PanselaNews.com [TRENGGALEK] – Iming-iming bisa mendapat dana tunai pinjaman bank swasta secara cepat telah memakan korban. Kali ini, korban berinisial WA. WA diduga ditipu dua pria masing-masing MR (43) alias warga Kabupaten Wonosobo, Jawa Tengah, dan AK(51), warga Kabupaten Pasuruan, Jawa Timur.
Kedua pelaku mengaku dapat membantu pencairan dana modal usaha dari salah satu bank swasta. Korban yang terbujuk rayu pelaku mengalami kerugian hingga ratusan juta.

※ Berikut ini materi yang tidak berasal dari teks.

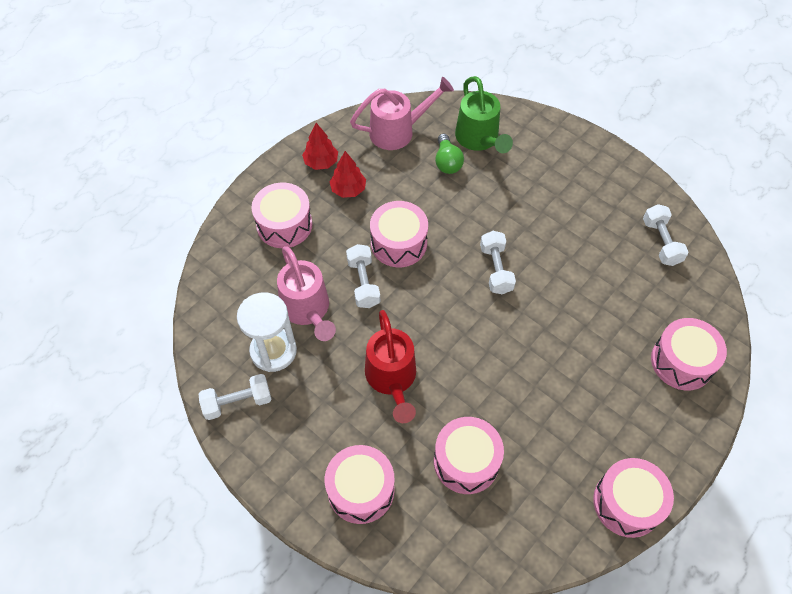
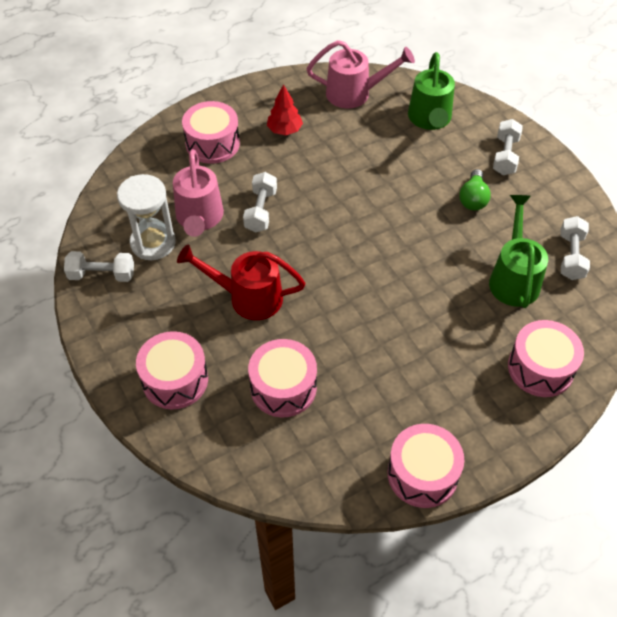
camera: 20 degrees right, 5 degrees down
(321, 162) = (270, 101): red tree -> none
(392, 378) = (248, 297): red watering can -> red watering can turned 90 degrees clockwise
(398, 243) = (309, 187): pink drum -> none
(447, 162) = (389, 131): green light bulb -> green light bulb (473, 199)
(496, 269) = (391, 234): white dumbbell -> white dumbbell (505, 156)
(622, 279) = (514, 278): none -> green watering can

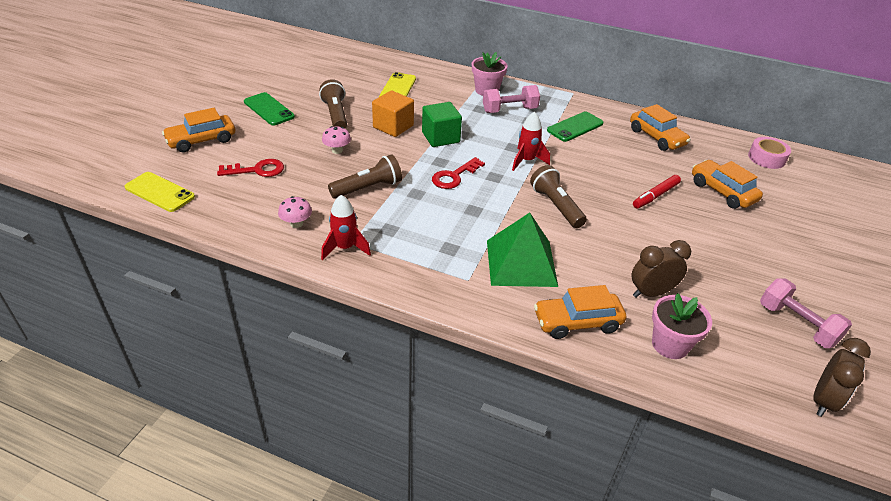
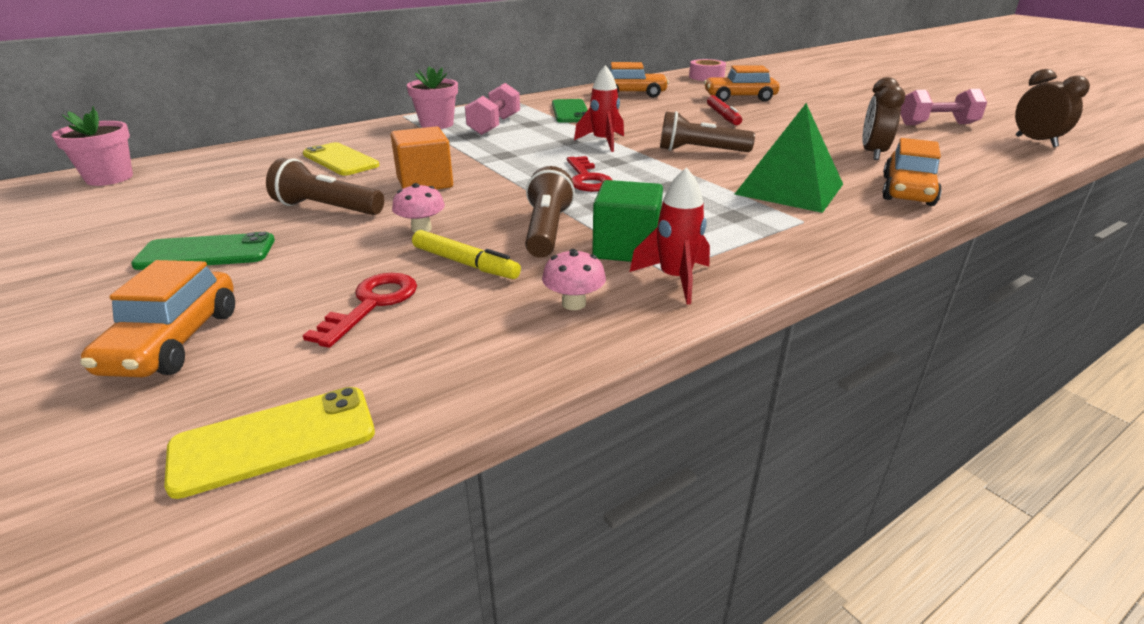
camera: 55 degrees left, 10 degrees down
(311, 178) = (465, 263): none -> yellow marker
(440, 137) = (494, 165): green cube -> green cube (626, 248)
(670, 344) = (954, 166): pink flower pot -> pink flower pot (109, 178)

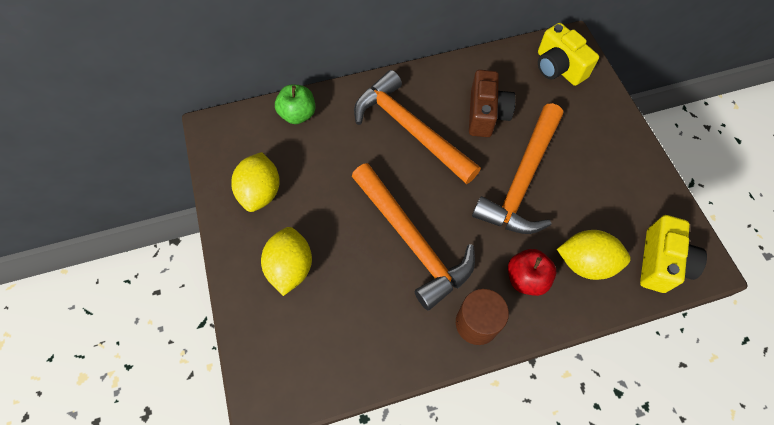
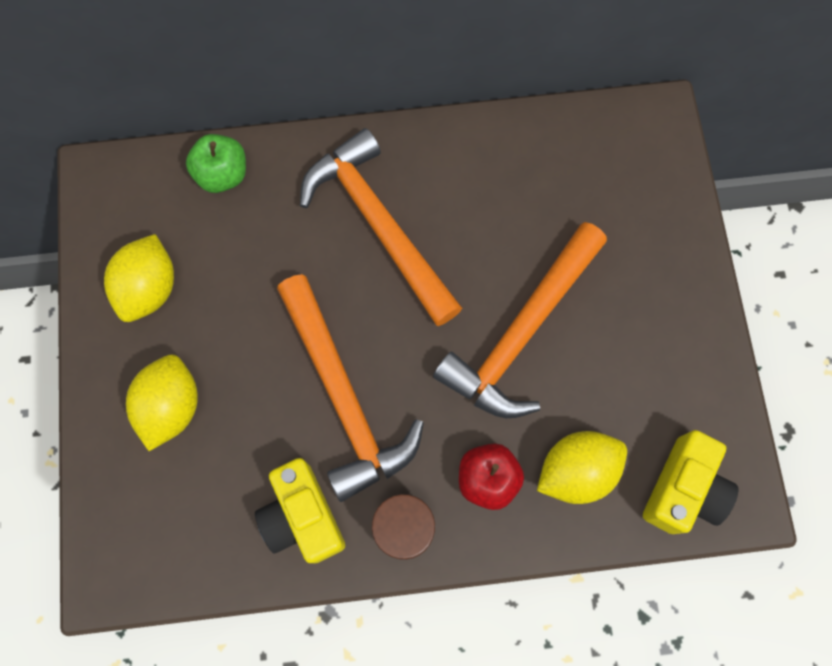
camera: 10 degrees right, 10 degrees up
(486, 114) = (496, 219): brown camera -> none
(558, 68) = (626, 158): yellow camera -> yellow camera (302, 516)
(585, 263) = (576, 471): yellow lemon -> yellow lemon turned 45 degrees counterclockwise

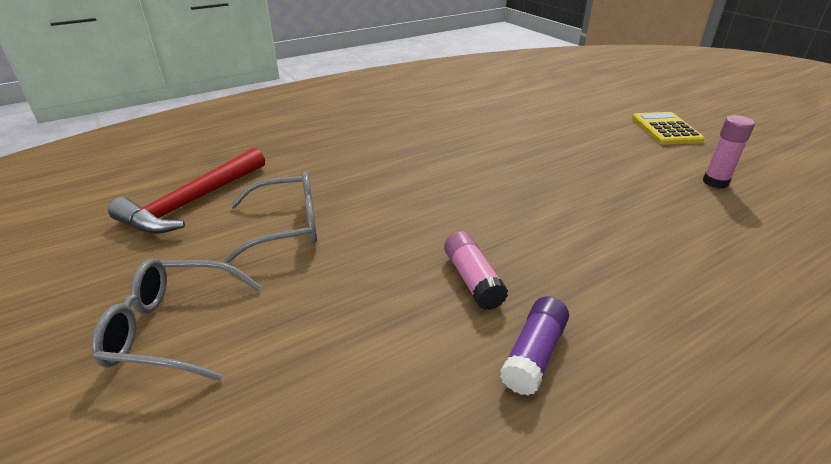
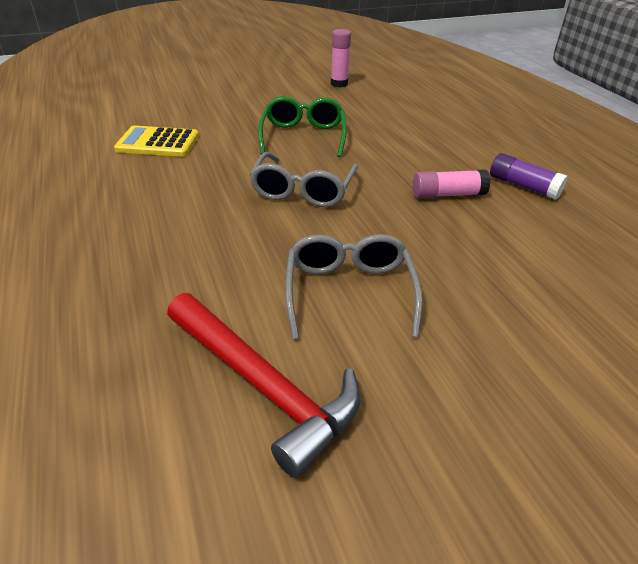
camera: 80 degrees left, 5 degrees up
(172, 329) = (525, 373): grey glasses -> grey glasses (303, 191)
(545, 176) = (303, 136): none -> green glasses
(665, 129) = (250, 75): yellow calculator -> yellow calculator (158, 143)

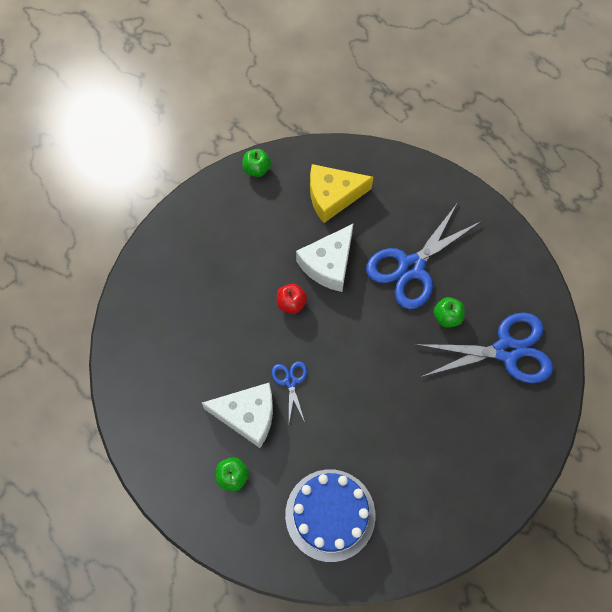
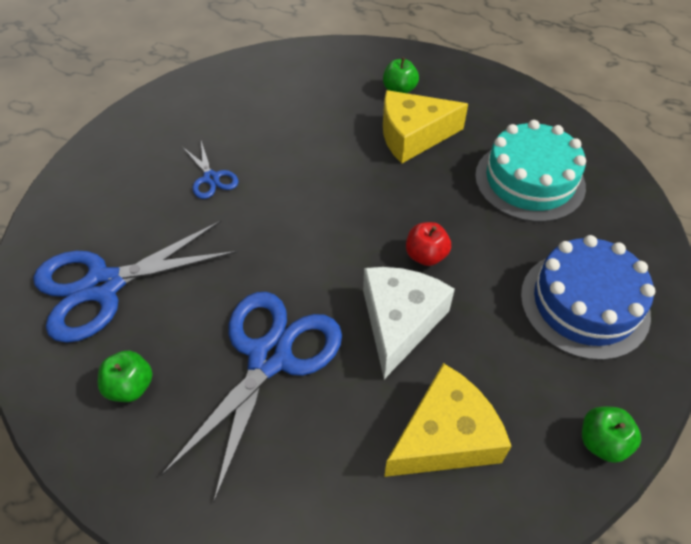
camera: 160 degrees right, 15 degrees down
(186, 339) = (529, 181): none -> turquoise cake
(248, 415) = (413, 136): white cheese -> yellow cheese
(290, 381) = (381, 176): blue scissors -> blue scissors (211, 178)
(330, 515) = (287, 89): blue cake -> blue cake (584, 304)
(447, 317) = (198, 303): green apple -> green apple (130, 386)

Saat ini, kasus ditangani Kepolisian Resor (Polres) Trenggalek, Polda Jawa Timur. Polres Trenggalek berhasil mengamankan dua orang tersangka pelaku penipuan modus pencairan dana fiktif yang merugikan warga Desa Krandegan, Kecamatan Gandusari, senilai Rp150 juta.
Wakapolres Trenggalek Kompol Herlinarto mengatakan, kasus bermula pada Januari 2026 saat korban bertemu para tersangka di rumah seorang saksi di Desa Gador, Kecamatan Durenan.
“Tersangka MR mengaku bisa mengurus pencairan modal dari Bank BCA untuk usaha korban,” kata Kompol Herlinarto dilansir dari website resmi Polri.
Tersangka kemudian menawarkan pencairan dana Rp1 miliar dengan syarat korban membayar uang administrasi Rp100 juta.
Dana tersebut dijanjikan akan masuk melalui aplikasi perbankan digital.
Pada 14 Januari 2026, korban mentransfer Rp100 juta ke rekening tersangka melalui layanan BRILink. Namun dana yang dijanjikan tidak kunjung cair.
Tersangka kembali menawarkan pencairan dana sebesar Rp5 miliar dengan tambahan biaya administrasi Rp50 juta, yang kemudian juga dipenuhi korban.
Pada 22 Januari 2026, tersangka mendatangi rumah korban dan meminjam telepon seluler milik korban untuk memasang aplikasi perbankan palsu.
Melalui aplikasi tersebut muncul notifikasi dana Rp.5 miliar seolah-olah telah masuk ke rekening korban.
Tersangka juga memperlihatkan tiga koper yang diklaim berisi uang tunai hingga Rp.50 miliar dalam pecahan rupiah dan dolar Amerika Serikat guna meyakinkan korban.
“Uang yang ditunjukkan tersangka merupakan uang palsu. Bagian atas tumpukan berupa lembaran menyerupai uang, sedangkan bagian bawah hanya kertas putih bertuliskan ‘terima kasih’ ,” ujar Kompol Herlinarto.
Korban mulai curiga setelah dana yang muncul di aplikasi tersebut tidak dapat dicairkan.
Setelah menyadari menjadi korban penipuan, WA melapor ke Sentra Pelayanan Kepolisian Terpadu (SPKT) Polres Trenggalek Polda Jatim.
Polisi menjerat kedua tersangka dengan Pasal 492 Undang-Undang RI Nomor 1 Tahun 2023 tentang Kitab Undang-Undang Hukum Pidana (KUHP) dengan ancaman pidana penjara paling lama empat tahun.
Polres Trenggalek Polda Jatim masih mendalami kasus tersebut untuk melengkapi berkas perkara dan menelusuri kemungkinan adanya korban lain.